**Exercise instructions**
Look through the records that follow. Copy every line containing the word "ügyintézők".
┄┄┄┄┄┄
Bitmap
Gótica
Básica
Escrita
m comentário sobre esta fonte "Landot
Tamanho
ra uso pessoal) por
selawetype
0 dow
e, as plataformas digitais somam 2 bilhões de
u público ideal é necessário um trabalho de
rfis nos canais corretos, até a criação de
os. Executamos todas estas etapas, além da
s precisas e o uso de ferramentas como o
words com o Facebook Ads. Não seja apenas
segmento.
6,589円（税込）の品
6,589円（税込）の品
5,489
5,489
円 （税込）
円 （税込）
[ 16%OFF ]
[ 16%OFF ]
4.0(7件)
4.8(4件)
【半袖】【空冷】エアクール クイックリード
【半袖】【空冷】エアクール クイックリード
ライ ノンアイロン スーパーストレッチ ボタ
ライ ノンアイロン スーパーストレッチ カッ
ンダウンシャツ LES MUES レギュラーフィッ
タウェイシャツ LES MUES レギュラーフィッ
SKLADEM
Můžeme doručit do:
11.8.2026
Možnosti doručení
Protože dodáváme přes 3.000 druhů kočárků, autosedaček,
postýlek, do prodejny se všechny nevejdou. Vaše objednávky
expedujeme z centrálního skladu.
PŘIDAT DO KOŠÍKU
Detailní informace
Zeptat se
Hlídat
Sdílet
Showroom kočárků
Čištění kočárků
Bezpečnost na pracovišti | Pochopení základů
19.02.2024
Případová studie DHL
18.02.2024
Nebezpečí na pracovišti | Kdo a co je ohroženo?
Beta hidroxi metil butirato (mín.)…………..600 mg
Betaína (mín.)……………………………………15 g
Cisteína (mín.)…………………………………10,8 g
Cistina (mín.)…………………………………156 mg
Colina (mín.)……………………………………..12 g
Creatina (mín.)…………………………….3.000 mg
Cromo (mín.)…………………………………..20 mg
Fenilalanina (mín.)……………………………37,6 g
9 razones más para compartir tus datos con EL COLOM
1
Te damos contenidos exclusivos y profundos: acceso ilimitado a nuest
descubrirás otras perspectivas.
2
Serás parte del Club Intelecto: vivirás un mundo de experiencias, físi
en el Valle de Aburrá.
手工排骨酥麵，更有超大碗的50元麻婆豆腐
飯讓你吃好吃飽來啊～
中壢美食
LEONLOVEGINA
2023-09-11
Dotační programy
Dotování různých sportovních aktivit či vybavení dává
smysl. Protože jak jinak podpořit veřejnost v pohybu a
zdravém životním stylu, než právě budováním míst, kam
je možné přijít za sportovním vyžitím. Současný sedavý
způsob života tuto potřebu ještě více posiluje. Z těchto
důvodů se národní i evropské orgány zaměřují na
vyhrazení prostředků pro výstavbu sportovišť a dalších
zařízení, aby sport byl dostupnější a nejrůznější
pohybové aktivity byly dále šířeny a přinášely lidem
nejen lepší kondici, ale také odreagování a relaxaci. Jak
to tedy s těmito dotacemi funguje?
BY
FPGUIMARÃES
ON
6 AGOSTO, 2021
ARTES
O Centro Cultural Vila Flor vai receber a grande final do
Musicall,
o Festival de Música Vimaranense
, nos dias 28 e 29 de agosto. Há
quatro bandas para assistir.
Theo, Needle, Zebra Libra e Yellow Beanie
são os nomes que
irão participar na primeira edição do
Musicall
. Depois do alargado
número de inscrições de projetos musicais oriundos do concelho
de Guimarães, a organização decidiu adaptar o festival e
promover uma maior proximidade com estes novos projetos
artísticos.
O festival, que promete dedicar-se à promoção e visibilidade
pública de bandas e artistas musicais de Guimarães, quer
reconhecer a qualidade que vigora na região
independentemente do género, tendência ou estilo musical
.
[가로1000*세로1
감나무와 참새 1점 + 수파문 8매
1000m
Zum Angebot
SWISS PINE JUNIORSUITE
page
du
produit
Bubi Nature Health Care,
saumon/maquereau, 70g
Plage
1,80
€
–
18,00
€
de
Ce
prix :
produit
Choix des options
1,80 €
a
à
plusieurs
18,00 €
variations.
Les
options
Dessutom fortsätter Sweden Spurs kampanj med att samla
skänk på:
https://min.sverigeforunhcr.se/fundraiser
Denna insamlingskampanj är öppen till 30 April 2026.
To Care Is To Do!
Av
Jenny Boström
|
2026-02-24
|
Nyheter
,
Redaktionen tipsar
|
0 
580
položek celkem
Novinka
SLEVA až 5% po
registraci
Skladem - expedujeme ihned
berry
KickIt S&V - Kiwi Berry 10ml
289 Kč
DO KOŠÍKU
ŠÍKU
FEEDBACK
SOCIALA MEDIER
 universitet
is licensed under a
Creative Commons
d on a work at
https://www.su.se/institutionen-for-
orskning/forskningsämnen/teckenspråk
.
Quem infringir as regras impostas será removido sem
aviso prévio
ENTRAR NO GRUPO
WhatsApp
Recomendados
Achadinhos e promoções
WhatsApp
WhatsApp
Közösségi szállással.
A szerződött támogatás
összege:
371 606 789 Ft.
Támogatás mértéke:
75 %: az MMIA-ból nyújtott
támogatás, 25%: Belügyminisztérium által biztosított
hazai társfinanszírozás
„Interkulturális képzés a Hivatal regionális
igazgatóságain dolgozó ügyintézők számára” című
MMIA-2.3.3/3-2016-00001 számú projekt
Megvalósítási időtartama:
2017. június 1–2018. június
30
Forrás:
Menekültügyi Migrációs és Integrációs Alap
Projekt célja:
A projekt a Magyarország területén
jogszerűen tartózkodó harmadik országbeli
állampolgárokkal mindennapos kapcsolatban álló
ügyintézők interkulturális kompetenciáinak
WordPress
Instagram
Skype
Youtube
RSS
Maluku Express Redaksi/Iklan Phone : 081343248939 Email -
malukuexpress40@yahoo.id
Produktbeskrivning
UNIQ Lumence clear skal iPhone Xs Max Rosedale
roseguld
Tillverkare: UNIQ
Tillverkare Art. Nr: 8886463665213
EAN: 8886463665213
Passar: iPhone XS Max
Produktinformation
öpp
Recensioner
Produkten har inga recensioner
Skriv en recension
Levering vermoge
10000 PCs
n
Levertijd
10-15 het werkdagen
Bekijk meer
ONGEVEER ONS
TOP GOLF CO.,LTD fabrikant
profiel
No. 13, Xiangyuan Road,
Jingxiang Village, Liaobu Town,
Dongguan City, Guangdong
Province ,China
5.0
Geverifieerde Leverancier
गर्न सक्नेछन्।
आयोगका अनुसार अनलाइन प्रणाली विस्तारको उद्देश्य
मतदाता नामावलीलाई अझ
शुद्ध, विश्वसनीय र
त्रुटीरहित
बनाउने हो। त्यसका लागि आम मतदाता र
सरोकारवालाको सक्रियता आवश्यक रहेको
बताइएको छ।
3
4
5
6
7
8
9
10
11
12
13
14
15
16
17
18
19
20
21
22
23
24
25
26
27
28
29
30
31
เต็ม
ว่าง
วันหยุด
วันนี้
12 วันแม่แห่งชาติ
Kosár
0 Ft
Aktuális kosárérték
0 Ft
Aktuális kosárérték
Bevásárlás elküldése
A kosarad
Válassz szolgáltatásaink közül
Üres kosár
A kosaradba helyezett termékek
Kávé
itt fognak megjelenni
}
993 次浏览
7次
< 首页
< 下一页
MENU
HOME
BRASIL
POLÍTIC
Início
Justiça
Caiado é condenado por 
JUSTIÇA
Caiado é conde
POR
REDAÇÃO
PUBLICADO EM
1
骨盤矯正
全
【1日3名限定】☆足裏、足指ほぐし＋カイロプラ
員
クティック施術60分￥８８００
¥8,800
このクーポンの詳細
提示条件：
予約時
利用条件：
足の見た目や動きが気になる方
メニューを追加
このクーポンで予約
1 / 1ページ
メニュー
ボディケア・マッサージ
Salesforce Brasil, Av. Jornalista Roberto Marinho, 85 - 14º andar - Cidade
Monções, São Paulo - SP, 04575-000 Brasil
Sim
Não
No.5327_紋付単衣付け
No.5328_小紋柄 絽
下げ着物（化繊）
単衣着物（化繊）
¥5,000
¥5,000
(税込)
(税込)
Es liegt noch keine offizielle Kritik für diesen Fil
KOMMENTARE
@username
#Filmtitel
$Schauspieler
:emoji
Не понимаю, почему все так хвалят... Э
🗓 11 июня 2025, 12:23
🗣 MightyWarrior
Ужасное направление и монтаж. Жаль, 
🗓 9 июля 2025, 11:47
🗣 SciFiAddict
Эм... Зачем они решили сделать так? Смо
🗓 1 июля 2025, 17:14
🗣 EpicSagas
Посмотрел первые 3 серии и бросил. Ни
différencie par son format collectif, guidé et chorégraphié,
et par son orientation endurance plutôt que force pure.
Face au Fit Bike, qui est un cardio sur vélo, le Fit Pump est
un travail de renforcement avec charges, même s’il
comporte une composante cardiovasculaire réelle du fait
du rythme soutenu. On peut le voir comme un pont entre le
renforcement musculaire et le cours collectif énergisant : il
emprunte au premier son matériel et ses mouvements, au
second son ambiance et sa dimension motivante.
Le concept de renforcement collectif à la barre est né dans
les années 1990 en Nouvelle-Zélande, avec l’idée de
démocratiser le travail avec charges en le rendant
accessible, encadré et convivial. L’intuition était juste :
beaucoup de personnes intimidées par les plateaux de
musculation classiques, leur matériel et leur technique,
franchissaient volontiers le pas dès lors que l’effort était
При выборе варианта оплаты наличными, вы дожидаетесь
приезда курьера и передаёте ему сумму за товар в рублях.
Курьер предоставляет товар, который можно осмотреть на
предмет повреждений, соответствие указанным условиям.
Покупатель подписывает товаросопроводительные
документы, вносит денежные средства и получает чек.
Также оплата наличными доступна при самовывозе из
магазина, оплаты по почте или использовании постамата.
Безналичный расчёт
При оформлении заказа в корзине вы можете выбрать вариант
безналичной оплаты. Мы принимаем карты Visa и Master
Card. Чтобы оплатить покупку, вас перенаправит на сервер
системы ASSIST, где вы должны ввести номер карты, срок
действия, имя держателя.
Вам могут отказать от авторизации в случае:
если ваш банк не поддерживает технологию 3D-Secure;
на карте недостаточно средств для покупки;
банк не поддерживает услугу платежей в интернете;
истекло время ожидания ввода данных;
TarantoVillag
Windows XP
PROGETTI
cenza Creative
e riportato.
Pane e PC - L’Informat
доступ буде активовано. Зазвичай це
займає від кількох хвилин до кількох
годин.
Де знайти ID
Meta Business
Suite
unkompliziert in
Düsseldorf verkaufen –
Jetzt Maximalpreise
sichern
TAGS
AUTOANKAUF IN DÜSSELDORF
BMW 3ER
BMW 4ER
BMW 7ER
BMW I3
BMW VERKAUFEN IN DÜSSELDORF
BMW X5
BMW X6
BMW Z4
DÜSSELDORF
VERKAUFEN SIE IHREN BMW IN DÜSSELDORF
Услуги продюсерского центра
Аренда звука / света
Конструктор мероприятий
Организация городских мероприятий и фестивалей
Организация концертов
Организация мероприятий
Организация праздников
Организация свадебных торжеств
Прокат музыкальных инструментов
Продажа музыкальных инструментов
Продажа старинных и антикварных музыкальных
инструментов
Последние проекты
┄┄┄┄┄┄
**Task answer**
igazgatóságain dolgozó ügyintézők számára” című
ügyintézők interkulturális kompetenciáinak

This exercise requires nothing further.